/Anomaly-Detection-in-Click-Stream-Data

Anomaly Detection in Click stream data of website.

Primary LanguageJupyter Notebook

Objective : Search for the anomaly in click stream data given.

According to my knowledge, we can apply different approaches and algorithms to identify different types of anomalies as follows.

Collective Anomalies : Cluster, Isolation Forest, One Class SVM Contextual Anomalies : Cluster + Point Anomaly Methods Point Anomalies : Elliptic Envelope Ordered Anomalies : Markov Chain, RNN Collective Ordered anomalies : cluster + markov chain

Since, we are not given any output variable and also we don't have specific information to find the output variable. This is case of Unsupervised Learning. We also don't have information about which type of anomalies the given data have.

Therefore, I have checked for anomalies in the data for 5 Algorithms.

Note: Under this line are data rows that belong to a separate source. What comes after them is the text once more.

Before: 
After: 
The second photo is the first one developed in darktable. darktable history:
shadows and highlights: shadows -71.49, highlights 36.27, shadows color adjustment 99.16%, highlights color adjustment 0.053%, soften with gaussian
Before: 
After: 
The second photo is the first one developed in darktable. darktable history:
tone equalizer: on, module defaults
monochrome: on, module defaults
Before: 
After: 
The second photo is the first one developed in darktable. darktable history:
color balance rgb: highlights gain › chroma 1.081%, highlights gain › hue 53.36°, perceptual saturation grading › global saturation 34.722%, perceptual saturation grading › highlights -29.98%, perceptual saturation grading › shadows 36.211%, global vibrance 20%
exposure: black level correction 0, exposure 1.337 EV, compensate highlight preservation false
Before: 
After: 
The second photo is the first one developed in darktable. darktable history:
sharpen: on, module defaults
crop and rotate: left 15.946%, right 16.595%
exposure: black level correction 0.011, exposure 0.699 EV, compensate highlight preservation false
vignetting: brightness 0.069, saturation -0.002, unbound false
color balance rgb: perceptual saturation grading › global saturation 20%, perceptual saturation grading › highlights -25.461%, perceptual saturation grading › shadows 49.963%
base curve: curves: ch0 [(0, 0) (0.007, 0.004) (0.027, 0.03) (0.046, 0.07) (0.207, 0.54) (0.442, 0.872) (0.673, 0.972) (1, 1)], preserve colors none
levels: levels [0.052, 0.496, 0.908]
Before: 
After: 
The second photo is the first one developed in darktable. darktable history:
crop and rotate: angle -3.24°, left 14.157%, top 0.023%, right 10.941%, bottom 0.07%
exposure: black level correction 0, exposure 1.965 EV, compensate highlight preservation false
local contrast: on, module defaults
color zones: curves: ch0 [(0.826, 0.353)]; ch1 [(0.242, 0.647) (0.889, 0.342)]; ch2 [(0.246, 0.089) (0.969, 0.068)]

  • Since there is high possibility that the anomalies can be collective, I have taken K-means clustering, Isolation Forest and One Class SVM into consideration.
  • If collective anomalies are of type point categorical, then I have used Elliptic Envelope.
  • To check Ordered anomalies, I have used RNN. RNN will predict one feature based on rest features. And if prediction is highly erronious in some points, then it will consider them as anomalies.

HOW TO RUN ?

  • I have developed my whole project into single Jupyter notebook. Also, I have written markdown instructions wherever needed so that it won't be confusing at all.
  • functions.py file is not to execute. It only contains methods, which are used in notebook.
  • All other files except jupyter notebook and functions.py are .csv files. These files are already provided data.
  • Directly you can open jupyter notebook and execute cells in sequential manner.